Given exercise —
Change "common name" to "vernacular name" wherever it occurs in the data below, and reproduce the data with all other words unchanged.

· · · · ·

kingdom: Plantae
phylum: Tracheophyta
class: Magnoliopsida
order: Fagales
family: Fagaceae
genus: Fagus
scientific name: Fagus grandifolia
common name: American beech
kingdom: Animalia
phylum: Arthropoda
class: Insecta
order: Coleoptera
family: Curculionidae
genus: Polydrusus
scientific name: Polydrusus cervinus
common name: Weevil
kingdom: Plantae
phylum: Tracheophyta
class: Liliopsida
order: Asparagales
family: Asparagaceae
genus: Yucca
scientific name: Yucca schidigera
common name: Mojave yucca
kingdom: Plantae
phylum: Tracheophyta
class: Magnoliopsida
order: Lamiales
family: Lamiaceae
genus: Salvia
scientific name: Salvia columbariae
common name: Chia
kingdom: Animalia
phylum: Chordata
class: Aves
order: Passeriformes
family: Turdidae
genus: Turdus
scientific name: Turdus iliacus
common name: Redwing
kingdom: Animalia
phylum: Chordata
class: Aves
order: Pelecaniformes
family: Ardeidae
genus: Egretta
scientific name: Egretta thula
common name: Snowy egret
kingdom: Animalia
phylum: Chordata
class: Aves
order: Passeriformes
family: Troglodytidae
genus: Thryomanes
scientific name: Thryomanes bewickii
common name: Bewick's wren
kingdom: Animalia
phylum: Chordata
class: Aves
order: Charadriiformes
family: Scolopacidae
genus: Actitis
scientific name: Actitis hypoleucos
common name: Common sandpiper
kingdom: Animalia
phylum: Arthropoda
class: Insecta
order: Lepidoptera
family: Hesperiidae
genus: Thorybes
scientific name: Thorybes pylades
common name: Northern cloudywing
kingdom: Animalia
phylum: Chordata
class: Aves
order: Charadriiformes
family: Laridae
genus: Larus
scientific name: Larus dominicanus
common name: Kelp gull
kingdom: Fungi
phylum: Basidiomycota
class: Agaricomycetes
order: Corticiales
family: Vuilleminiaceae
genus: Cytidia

· · · · ·

Task result —
kingdom: Plantae
phylum: Tracheophyta
class: Magnoliopsida
order: Fagales
family: Fagaceae
genus: Fagus
scientific name: Fagus grandifolia
vernacular name: American beech
kingdom: Animalia
phylum: Arthropoda
class: Insecta
order: Coleoptera
family: Curculionidae
genus: Polydrusus
scientific name: Polydrusus cervinus
vernacular name: Weevil
kingdom: Plantae
phylum: Tracheophyta
class: Liliopsida
order: Asparagales
family: Asparagaceae
genus: Yucca
scientific name: Yucca schidigera
vernacular name: Mojave yucca
kingdom: Plantae
phylum: Tracheophyta
class: Magnoliopsida
order: Lamiales
family: Lamiaceae
genus: Salvia
scientific name: Salvia columbariae
vernacular name: Chia
kingdom: Animalia
phylum: Chordata
class: Aves
order: Passeriformes
family: Turdidae
genus: Turdus
scientific name: Turdus iliacus
vernacular name: Redwing
kingdom: Animalia
phylum: Chordata
class: Aves
order: Pelecaniformes
family: Ardeidae
genus: Egretta
scientific name: Egretta thula
vernacular name: Snowy egret
kingdom: Animalia
phylum: Chordata
class: Aves
order: Passeriformes
family: Troglodytidae
genus: Thryomanes
scientific name: Thryomanes bewickii
vernacular name: Bewick's wren
kingdom: Animalia
phylum: Chordata
class: Aves
order: Charadriiformes
family: Scolopacidae
genus: Actitis
scientific name: Actitis hypoleucos
vernacular name: Common sandpiper
kingdom: Animalia
phylum: Arthropoda
class: Insecta
order: Lepidoptera
family: Hesperiidae
genus: Thorybes
scientific name: Thorybes pylades
vernacular name: Northern cloudywing
kingdom: Animalia
phylum: Chordata
class: Aves
order: Charadriiformes
family: Laridae
genus: Larus
scientific name: Larus dominicanus
vernacular name: Kelp gull
kingdom: Fungi
phylum: Basidiomycota
class: Agaricomycetes
order: Corticiales
family: Vuilleminiaceae
genus: Cytidia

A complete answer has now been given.